An important hexapod property is the freely definable pivot point. The possibility to rotate around any point in space opens up new application possibilities, and the hexapod platform can be integrated in the overall process.
SpaceFAB
SpaceFAB
SpaceFAB are alternative parallel-kinematic set-ups with constant strut lengths. The six degrees of freedom are achieved by moving a passive strut in two or more axes: In SpaceFAB, an XY arrangement of linear stages moves the individual struts.
| Hexapod | SpaceFAB | |
|---|---|---|
| Design | 6 struts with variable length or moving joints act on a moving platform | 3 XY act in parallel on a moving platform |
| Geometry | Compact surface | Low height |
| Linear travel ranges in a plane | Limited | Flexibly by selecting XY stages |
| Linear vertical travel range | Long | Limited |
| Rotatory travel ranges | Large tilt around X and Y axes possible | Limited |
| Stiffness | High vertical stiffness | High stiffness in X and Y |
| Parallel-kinematics | Serial stacked design | |
|---|---|---|
| Dimensions | Compact set-up | Relatively high set-up, stabilization at base required |
| Moved mass | Platform plus load | Each stage carries the ones positioned on top plus the load and has to be designed accordingly |
| Dynamics / stiffness | Due to the low moved mass, relatively high, the same for all motion axes | Dynamic axes should be places as far on top as possible |
| Accuracy | The same for all motion axes | Errors add up from "bottom" to "top", high parallel error due to set-up height |
| Cable management | No moving cables, no effect on accuracy | Required |
| Commands | PI motion controllers can be used to save commands in Cartesian coordinates; they transform these commands into the motion of the individual struts | Cartesian, individually for each axis |
| Pivot point | Any point in space can be selected by means of PI software | Defined by selection of stage geometries |
| Work space | Generally limited | Defined by selection of stage geometries |
Hexapods in Automation: Control and Interfaces for Easy Integration
Precision path control with jerk limiting
The hexapod controller makes motion possible on the basis of complex trajectories with defined velocity and acceleration. Like this, hexapods in mechanical engineering can, for example, move a workpiece or tool jerk controlled and with high precision during machining without the mechanical system starting to vibrate.

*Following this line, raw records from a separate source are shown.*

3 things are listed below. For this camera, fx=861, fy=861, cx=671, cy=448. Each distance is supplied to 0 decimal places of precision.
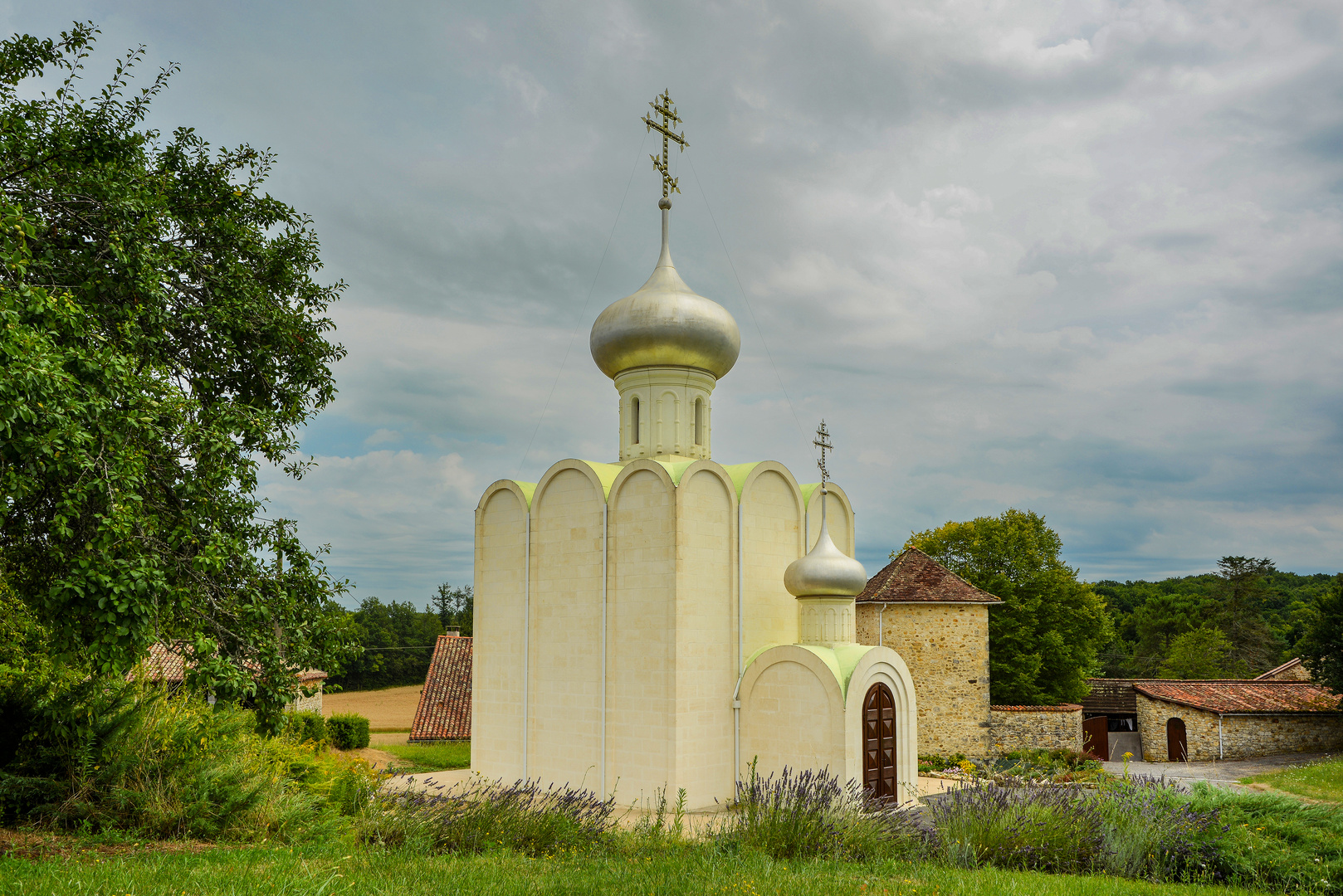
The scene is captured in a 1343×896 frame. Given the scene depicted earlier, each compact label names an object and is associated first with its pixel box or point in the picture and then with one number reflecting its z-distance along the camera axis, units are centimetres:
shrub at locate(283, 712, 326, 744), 1907
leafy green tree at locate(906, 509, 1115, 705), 2842
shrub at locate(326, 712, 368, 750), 2262
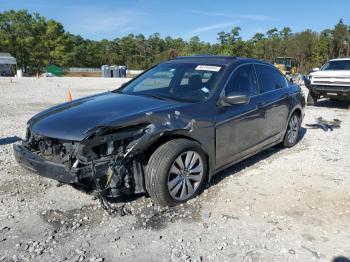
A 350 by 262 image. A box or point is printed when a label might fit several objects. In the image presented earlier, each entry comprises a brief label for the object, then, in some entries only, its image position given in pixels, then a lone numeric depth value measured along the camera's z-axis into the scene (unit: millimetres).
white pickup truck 12031
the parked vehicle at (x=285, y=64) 38234
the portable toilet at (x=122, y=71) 50688
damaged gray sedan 3783
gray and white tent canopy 54153
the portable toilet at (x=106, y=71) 51281
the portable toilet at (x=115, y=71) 51281
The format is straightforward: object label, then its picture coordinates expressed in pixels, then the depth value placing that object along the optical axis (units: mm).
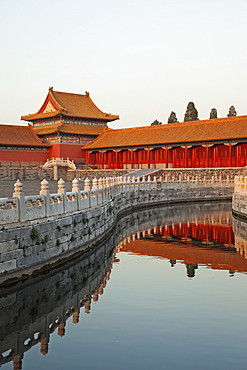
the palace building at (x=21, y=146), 54094
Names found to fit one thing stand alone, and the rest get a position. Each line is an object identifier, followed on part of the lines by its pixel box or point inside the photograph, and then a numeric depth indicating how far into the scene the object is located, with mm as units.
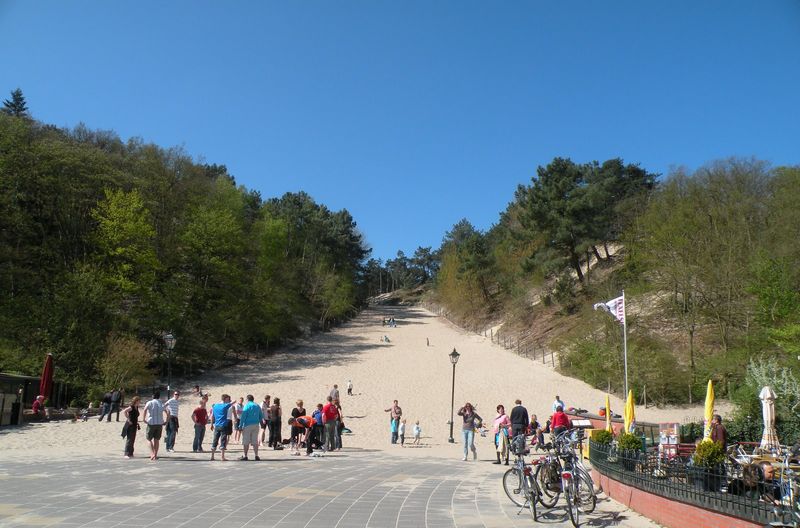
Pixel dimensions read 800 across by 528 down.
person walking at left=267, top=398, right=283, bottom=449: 17016
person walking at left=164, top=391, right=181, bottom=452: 14984
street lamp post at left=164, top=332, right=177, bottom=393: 25122
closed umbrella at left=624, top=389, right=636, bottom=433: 13539
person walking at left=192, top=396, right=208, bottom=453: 14954
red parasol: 22141
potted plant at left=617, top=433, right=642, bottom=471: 8938
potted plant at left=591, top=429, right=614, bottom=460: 10242
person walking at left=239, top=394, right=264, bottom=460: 13453
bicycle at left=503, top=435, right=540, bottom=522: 8094
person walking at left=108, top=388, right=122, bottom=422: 22500
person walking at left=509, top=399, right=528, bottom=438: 14523
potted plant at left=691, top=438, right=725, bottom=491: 6887
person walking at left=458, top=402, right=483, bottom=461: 15359
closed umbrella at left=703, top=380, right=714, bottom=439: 11891
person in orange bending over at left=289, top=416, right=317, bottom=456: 15984
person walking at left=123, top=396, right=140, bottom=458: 13377
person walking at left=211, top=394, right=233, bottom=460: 13477
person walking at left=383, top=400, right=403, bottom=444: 19969
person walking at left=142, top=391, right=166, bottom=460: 13123
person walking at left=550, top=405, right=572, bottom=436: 14453
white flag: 18156
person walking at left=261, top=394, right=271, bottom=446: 18422
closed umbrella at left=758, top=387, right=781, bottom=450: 11798
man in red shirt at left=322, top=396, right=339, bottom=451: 16562
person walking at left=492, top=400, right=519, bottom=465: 15273
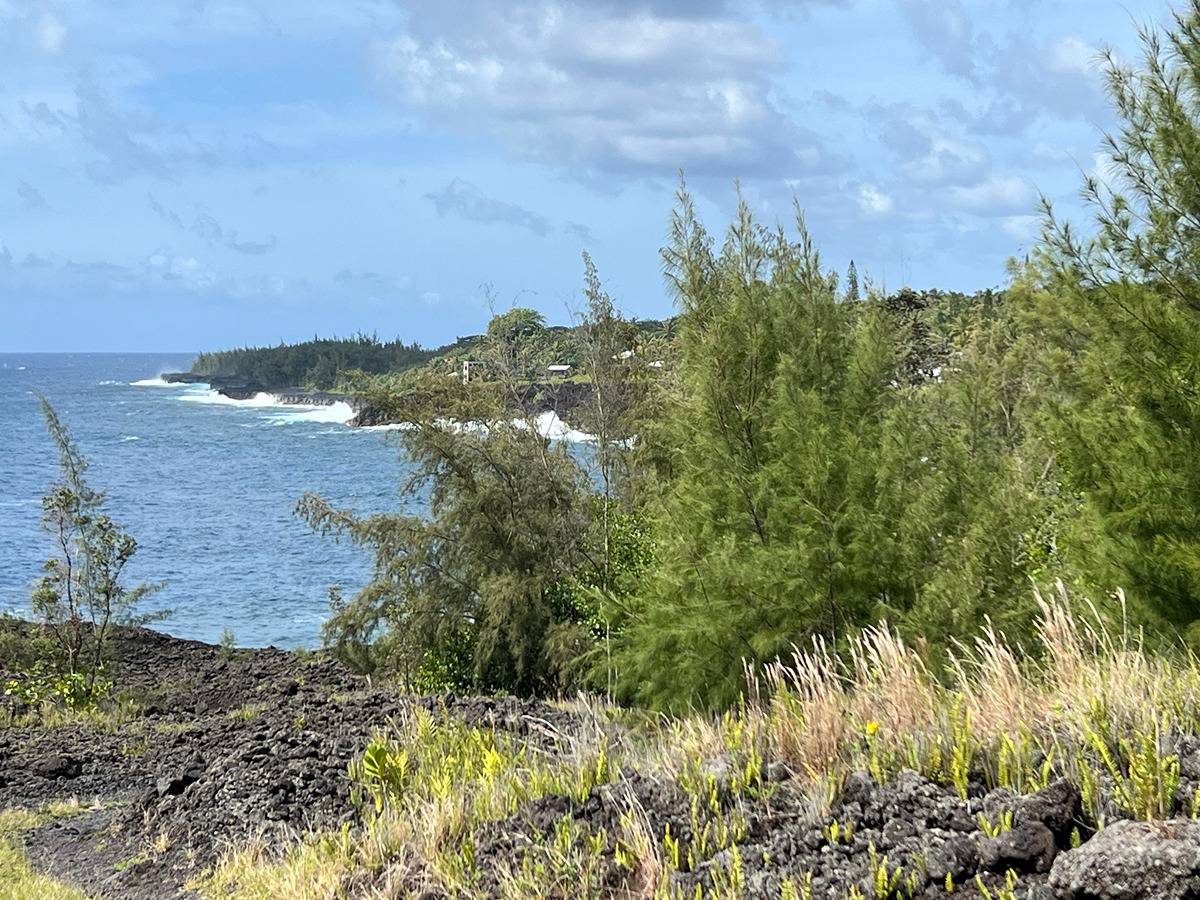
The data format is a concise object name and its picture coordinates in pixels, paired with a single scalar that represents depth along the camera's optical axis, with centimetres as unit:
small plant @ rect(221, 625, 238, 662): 2502
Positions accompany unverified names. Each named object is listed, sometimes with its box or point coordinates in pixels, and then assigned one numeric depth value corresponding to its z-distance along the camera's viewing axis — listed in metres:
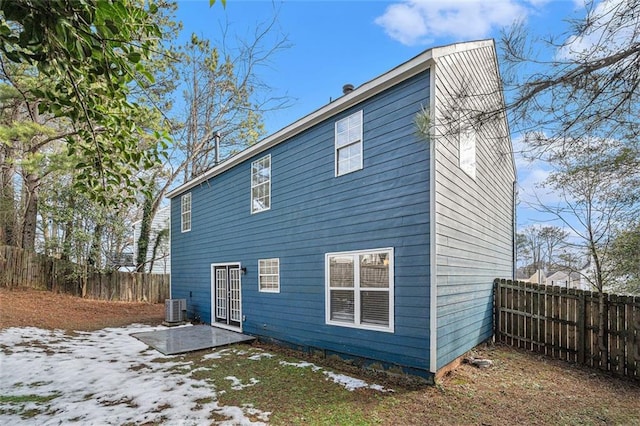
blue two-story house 4.98
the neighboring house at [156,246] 17.53
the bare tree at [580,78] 2.59
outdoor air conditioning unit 10.54
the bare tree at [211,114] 12.63
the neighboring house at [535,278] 19.75
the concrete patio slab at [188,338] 7.33
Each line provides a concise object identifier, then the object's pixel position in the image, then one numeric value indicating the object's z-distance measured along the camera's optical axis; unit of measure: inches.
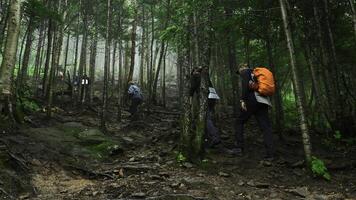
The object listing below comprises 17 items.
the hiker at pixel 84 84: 844.0
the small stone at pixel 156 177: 290.7
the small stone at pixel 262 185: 277.6
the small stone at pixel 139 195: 248.1
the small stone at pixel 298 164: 325.4
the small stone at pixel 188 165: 322.0
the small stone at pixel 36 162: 326.2
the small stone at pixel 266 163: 334.0
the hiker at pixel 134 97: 685.9
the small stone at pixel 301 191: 260.2
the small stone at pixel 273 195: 254.6
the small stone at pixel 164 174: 298.0
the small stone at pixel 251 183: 279.9
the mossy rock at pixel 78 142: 389.7
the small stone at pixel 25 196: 259.2
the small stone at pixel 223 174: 303.7
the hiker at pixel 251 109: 353.1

User-Defined Coordinate Systems
To adapt the trajectory perfectly to the requirements of the application, it is possible to define various coordinate systems which refer, for example, to the position of workpiece or tool. This offers great advantages for applications in industrial automation, but also for fiber alignment.
Interfaces
EtherCAT interface: Standardized >> Fieldbus Interfaces guarantee an easy connection to parent PLC or CNC controls so that hexapods can work synchronously with other components in one automation line.